ABOUT THIS EXERCISE. Below are some records; output exactly the lines from the line with "none; stroke-linecap: round;" to the line with "#adcad9; stroke-width: 32;", both ends kept, and nothing more.

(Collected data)
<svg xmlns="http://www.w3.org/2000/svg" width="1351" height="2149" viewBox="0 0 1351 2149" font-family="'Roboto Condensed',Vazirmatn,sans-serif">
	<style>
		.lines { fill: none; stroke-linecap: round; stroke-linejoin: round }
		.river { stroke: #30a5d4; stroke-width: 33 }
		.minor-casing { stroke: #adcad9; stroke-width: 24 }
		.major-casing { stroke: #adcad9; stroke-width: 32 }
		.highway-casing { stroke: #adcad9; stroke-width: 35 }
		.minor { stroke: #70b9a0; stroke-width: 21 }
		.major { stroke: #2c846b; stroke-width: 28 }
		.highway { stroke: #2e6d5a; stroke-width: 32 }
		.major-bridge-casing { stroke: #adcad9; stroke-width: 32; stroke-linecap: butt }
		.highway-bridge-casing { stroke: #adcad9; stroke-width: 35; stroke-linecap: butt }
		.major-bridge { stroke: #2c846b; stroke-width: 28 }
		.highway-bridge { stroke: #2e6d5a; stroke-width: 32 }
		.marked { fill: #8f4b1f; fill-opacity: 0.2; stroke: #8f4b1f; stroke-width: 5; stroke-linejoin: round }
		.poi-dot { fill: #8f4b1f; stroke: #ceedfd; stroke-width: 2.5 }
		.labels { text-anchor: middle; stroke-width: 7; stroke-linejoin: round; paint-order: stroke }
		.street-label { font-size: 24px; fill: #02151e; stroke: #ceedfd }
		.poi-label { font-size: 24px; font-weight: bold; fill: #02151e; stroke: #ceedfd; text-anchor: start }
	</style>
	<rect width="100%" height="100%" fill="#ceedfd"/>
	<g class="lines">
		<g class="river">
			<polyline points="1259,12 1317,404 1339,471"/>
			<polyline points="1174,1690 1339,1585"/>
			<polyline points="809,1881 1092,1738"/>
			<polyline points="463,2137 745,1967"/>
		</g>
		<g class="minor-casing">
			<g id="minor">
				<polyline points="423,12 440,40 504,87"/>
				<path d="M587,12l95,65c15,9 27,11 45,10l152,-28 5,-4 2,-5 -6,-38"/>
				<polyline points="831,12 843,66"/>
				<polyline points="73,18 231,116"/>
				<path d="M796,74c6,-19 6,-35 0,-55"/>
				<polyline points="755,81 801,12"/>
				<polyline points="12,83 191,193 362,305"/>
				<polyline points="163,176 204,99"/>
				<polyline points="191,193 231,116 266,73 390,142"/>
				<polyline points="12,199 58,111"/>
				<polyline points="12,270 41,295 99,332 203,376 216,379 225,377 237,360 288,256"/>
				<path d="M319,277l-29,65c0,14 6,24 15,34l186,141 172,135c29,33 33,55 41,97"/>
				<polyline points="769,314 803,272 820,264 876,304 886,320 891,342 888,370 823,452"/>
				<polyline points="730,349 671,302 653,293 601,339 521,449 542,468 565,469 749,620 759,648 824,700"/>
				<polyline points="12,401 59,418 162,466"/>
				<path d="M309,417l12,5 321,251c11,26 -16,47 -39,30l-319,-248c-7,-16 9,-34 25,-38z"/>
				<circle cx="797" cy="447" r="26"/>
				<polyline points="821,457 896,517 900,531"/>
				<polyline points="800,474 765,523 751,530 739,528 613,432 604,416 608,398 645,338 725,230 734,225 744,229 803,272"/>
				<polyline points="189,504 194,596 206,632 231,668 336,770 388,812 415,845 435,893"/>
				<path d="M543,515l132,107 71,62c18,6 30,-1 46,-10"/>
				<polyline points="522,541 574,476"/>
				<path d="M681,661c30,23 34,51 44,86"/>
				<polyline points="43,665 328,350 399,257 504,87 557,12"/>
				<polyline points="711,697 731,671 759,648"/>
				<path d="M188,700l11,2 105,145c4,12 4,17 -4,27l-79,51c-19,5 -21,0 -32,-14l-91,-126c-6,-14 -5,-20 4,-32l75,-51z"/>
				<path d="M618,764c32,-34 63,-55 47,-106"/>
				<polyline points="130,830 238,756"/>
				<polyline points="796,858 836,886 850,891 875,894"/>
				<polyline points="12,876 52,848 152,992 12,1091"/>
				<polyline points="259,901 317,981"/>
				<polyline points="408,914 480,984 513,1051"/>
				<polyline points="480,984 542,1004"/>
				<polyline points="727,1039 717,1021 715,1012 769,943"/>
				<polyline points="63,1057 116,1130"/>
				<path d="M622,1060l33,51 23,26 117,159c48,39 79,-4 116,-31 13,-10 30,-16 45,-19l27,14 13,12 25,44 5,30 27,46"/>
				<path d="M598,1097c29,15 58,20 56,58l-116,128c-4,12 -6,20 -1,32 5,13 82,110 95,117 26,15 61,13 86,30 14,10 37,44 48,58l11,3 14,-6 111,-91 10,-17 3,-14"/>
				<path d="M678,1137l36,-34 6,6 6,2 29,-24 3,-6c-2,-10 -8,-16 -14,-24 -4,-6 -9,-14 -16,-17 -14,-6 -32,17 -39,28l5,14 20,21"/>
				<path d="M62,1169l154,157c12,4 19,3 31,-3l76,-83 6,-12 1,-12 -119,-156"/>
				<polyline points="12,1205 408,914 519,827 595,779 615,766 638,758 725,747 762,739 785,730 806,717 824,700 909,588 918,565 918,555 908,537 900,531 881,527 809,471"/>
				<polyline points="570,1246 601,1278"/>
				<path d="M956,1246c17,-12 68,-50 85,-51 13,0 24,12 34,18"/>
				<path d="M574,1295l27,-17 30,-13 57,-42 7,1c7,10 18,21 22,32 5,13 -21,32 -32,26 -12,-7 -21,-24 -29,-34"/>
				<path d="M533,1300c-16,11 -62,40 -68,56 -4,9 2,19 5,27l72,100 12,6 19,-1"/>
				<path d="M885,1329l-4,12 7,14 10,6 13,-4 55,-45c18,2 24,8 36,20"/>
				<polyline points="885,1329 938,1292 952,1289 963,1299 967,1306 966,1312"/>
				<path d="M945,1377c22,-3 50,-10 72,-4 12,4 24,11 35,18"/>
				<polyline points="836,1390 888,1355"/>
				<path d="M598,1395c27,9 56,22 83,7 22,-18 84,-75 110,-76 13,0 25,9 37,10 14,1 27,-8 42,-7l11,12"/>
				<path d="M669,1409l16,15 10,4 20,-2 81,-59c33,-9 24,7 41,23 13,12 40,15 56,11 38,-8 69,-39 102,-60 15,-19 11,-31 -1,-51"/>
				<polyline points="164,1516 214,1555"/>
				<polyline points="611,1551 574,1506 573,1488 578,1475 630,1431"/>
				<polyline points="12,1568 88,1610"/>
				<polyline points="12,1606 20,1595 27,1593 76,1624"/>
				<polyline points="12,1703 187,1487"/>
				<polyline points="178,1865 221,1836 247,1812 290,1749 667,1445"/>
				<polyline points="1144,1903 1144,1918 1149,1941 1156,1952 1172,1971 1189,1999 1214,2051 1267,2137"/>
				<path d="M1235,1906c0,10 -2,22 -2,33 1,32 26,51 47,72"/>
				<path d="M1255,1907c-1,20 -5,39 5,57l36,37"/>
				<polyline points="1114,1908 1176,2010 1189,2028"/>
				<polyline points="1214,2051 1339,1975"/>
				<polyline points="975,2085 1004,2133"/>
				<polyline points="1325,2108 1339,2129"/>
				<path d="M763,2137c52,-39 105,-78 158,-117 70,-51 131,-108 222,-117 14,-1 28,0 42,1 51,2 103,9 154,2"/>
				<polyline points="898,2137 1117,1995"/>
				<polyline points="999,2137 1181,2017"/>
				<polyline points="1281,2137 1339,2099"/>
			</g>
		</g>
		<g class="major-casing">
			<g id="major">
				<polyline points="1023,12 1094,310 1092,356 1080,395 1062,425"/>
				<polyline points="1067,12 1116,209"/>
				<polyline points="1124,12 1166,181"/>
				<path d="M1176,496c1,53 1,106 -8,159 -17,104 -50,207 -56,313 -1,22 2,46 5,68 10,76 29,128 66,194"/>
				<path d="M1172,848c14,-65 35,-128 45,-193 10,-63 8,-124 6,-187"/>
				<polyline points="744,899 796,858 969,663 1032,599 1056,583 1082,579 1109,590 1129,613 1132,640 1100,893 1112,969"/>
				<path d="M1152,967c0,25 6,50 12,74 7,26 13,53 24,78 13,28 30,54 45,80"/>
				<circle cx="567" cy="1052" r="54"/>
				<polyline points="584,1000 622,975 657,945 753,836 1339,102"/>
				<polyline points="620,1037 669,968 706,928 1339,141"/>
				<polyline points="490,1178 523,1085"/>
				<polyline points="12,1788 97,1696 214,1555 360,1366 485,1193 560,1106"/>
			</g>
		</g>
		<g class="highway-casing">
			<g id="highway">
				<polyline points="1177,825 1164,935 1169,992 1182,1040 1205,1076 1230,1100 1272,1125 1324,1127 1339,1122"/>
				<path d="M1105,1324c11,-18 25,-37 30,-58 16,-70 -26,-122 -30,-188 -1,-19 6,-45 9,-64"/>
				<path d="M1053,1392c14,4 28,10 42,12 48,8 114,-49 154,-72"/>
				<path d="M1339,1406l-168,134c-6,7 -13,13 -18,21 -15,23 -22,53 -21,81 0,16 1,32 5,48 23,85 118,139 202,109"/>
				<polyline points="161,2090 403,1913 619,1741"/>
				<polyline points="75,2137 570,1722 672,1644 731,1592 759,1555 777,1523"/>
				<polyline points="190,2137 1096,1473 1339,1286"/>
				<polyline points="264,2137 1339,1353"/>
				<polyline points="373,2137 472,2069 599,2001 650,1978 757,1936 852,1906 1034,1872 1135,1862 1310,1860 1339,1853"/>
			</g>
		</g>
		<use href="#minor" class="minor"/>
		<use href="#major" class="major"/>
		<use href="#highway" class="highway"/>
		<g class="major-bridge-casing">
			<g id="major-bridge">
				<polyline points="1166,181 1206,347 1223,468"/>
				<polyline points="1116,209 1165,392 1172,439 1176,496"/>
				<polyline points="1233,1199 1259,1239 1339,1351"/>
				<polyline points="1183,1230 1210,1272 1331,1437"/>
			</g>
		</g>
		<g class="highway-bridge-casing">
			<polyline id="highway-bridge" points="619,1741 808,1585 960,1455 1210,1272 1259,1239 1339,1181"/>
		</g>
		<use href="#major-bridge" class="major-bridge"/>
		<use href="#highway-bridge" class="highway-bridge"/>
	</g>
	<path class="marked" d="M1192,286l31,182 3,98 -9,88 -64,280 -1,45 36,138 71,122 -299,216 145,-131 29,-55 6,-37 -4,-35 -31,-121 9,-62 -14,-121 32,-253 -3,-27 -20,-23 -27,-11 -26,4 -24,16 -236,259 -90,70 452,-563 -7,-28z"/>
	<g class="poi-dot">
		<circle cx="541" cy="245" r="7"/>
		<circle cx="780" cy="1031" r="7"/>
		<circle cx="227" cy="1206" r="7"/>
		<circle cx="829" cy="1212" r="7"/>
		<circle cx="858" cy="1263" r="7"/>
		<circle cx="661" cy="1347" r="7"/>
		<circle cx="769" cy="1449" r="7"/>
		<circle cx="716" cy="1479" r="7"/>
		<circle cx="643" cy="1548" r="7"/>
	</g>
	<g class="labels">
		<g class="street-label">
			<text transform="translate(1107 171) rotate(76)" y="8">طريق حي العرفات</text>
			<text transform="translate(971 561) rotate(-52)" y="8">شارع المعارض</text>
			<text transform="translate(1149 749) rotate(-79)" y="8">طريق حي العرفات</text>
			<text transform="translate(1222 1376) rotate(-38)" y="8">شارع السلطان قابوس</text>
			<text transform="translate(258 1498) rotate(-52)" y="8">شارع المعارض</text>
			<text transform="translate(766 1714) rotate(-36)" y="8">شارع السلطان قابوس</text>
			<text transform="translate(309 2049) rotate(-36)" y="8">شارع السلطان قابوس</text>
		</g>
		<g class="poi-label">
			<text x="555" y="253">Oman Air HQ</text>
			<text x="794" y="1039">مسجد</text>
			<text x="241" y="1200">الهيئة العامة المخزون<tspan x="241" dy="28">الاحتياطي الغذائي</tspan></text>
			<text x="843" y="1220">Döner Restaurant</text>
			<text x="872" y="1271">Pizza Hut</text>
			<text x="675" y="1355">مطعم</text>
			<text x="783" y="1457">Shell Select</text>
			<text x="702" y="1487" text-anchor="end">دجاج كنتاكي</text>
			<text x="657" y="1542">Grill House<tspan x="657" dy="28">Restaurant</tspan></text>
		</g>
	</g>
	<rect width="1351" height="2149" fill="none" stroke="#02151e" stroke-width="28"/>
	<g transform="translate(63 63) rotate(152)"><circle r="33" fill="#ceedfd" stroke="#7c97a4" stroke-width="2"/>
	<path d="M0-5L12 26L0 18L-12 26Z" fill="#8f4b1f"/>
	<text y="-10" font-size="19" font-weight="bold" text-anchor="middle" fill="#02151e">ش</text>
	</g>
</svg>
---
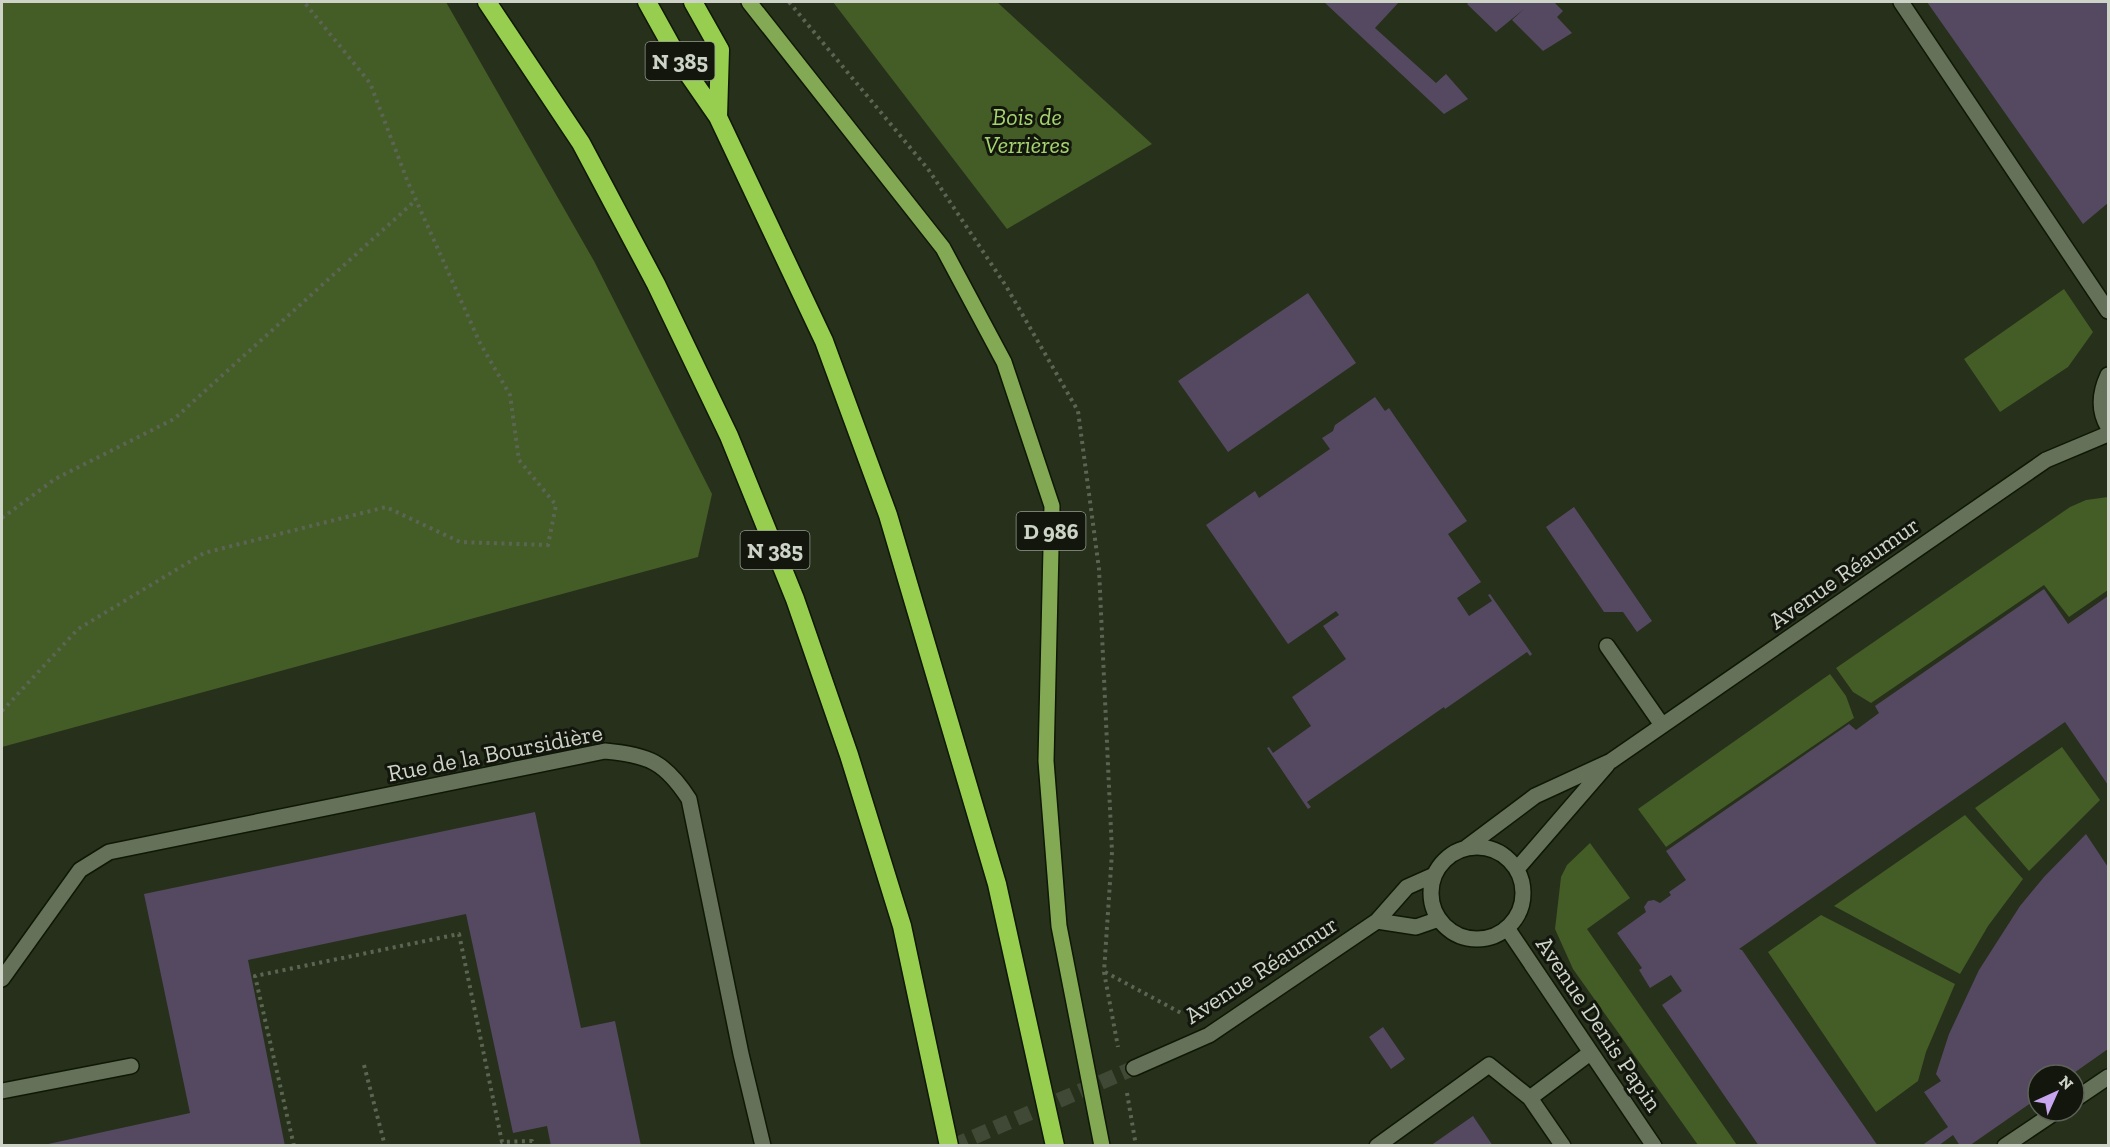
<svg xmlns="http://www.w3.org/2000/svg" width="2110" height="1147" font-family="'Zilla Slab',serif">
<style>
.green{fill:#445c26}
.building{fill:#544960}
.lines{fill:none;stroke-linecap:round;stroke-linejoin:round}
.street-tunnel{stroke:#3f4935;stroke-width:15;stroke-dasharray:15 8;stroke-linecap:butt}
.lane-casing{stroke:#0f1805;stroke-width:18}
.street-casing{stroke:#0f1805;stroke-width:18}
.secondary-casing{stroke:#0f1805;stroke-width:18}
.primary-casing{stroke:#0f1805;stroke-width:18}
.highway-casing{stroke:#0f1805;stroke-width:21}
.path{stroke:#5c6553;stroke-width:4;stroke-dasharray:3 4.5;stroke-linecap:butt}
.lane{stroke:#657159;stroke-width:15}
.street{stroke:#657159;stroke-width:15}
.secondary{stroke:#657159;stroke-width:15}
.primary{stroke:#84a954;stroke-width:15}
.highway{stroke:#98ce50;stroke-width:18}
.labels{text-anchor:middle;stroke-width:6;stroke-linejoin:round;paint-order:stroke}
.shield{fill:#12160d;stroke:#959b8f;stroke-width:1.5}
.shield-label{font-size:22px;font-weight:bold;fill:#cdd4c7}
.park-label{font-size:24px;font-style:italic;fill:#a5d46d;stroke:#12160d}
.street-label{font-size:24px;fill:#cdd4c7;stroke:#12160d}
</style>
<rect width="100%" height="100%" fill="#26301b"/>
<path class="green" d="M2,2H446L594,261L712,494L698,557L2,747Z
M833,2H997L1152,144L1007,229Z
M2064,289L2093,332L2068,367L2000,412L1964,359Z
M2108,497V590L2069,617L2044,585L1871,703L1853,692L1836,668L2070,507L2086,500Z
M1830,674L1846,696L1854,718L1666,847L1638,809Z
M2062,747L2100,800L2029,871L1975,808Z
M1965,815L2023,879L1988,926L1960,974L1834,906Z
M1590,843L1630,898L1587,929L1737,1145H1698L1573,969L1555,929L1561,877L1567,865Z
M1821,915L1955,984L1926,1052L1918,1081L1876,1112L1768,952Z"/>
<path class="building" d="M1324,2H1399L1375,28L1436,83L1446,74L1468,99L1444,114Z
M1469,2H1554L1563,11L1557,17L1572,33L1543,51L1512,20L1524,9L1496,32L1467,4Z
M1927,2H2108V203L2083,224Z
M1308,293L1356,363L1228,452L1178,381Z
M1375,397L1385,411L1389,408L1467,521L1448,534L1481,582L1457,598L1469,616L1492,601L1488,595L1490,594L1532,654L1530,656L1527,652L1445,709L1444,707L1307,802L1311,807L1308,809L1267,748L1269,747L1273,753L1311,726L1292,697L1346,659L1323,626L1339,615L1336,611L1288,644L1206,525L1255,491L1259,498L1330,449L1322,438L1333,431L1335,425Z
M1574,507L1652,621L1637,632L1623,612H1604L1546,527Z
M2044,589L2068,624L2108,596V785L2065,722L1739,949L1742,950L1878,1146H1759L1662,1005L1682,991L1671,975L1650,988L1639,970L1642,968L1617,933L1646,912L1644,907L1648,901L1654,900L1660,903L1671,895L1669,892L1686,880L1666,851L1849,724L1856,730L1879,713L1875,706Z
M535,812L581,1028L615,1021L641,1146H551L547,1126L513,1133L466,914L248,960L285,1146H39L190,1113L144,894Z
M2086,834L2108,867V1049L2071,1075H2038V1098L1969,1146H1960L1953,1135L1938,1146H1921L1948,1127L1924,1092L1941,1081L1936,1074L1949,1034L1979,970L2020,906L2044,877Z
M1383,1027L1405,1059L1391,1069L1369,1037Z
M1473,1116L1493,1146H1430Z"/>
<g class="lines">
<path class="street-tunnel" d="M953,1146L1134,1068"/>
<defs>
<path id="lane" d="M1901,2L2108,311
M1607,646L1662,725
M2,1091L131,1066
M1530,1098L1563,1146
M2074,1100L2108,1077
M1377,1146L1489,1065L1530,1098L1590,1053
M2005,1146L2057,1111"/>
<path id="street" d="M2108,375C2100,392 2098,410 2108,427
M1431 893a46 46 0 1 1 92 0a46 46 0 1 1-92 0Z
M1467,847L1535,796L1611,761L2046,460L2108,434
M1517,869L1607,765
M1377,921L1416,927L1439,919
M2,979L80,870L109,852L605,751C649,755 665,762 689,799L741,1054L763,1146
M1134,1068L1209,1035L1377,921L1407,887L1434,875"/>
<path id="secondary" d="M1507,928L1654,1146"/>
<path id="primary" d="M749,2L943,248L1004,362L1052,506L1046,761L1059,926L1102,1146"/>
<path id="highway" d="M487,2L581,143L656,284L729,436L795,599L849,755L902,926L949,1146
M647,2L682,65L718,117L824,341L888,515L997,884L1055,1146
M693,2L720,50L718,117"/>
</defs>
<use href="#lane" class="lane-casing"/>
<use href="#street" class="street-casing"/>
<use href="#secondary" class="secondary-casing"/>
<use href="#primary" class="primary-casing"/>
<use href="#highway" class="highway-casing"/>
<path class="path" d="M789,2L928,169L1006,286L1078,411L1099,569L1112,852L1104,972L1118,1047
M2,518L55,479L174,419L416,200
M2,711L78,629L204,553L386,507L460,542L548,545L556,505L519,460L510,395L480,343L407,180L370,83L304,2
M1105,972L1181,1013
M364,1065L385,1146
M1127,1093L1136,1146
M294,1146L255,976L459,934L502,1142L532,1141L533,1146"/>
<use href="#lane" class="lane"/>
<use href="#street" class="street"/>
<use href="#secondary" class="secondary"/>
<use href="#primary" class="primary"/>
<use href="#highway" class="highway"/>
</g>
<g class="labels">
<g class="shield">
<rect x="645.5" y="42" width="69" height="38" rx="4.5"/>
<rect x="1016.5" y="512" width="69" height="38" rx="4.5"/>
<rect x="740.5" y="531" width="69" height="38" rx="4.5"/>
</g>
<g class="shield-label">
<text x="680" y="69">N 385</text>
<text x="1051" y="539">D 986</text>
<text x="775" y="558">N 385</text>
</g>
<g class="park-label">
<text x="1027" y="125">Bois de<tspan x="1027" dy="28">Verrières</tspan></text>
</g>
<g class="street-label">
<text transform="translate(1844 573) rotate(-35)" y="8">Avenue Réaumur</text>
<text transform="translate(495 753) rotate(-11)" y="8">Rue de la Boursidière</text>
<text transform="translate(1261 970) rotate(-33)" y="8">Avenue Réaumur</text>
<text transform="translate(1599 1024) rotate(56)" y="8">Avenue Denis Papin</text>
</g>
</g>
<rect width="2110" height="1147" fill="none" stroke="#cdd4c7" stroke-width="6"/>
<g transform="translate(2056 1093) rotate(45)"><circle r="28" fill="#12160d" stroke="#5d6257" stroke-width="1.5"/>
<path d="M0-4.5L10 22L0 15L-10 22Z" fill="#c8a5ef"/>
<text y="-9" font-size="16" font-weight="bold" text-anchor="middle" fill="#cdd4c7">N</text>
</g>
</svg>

RESPONSE AREA.
		.lines { fill: none; stroke-linecap: round; stroke-linejoin: round }
		.river { stroke: #30a5d4; stroke-width: 33 }
		.minor-casing { stroke: #adcad9; stroke-width: 24 }
		.major-casing { stroke: #adcad9; stroke-width: 32 }
		.highway-casing { stroke: #adcad9; stroke-width: 35 }
		.minor { stroke: #70b9a0; stroke-width: 21 }
		.major { stroke: #2c846b; stroke-width: 28 }
		.highway { stroke: #2e6d5a; stroke-width: 32 }
		.major-bridge-casing { stroke: #adcad9; stroke-width: 32; stroke-linecap: butt }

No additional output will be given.